Director Guidetti added that “when senior officers may be perceived as taking advantage of a non-transparent system, it creates a situation where morale problems will occur because newer officers making far less have less opportunities to earn additional compensation. That is why notwithstanding the concerns raised by this audit, since I have started working for the City just over a year ago, I have seen a Department where the overwhelming majority of law enforcement officers are supporting the reforms we are now implementing. What I have personally observed is a hunger to move beyond the troubled past and to eventually be seen as an exceptional department in Bergen County and even the entire state.”

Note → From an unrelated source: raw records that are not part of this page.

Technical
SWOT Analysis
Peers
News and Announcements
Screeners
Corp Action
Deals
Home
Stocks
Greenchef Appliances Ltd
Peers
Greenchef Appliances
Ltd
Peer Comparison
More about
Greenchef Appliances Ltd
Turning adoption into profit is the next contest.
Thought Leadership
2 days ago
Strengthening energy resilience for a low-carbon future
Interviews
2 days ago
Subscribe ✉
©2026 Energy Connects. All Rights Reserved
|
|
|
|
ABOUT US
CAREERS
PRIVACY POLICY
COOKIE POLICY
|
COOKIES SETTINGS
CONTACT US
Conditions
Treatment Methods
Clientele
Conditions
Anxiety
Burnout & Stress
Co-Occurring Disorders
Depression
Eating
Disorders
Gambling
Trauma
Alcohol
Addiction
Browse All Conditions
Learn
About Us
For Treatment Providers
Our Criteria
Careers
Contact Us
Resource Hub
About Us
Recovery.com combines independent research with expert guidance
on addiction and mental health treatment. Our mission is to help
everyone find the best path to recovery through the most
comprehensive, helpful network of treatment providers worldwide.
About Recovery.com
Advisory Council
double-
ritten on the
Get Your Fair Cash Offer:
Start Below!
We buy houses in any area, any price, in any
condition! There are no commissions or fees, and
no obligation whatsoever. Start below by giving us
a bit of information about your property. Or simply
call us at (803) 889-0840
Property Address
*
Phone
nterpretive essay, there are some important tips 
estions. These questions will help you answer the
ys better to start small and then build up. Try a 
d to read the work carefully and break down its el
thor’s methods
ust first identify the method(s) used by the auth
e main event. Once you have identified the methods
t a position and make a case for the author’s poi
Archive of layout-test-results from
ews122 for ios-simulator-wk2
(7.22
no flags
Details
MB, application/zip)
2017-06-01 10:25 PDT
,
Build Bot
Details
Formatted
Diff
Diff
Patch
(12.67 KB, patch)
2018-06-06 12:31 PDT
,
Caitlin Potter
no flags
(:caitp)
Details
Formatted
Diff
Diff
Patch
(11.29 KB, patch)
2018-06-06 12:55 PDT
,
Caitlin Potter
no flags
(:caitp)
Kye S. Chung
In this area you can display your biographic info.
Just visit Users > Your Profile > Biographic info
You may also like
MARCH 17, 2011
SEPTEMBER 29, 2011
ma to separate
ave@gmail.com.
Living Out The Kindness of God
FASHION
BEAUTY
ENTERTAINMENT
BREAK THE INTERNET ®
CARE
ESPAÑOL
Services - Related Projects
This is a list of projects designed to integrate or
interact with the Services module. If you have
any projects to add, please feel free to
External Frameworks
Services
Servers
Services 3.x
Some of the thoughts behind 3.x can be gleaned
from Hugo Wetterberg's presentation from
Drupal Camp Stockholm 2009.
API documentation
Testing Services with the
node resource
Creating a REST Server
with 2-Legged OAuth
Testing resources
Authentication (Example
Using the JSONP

Among the many reforms that have taken place in the last year are prioritizing public safety; assessing the allocation of resources; increasing hiring and promotions; re-instituting regular command meetings; evaluating and instituting department-wide accountability practices; implementing cutting-edge technologies to measure effectiveness, sharing information to better understand crime and support investigations; instituting a community engagement capability; raising the capabilities of its Office of Professional Standards; and implementing policies, procedures, and technologies regarding timekeeping practices. Additional key reforms that have already been implemented include taking former President Obama’s “Re-imagine Policing Pledge” and implementing body cameras well before most other municipal police departments in Bergen County.
The City will also be forwarding the Presage report to the Bergen County Prosecutor’s Office as well as the New Jersey Attorney General’s Office with the expectation that they will independently look into the new and concerning information uncovered in this report and thereafter take whatever remedial action may be appropriate with respect to any law enforcement officer who may have placed their personal interests above those of the public.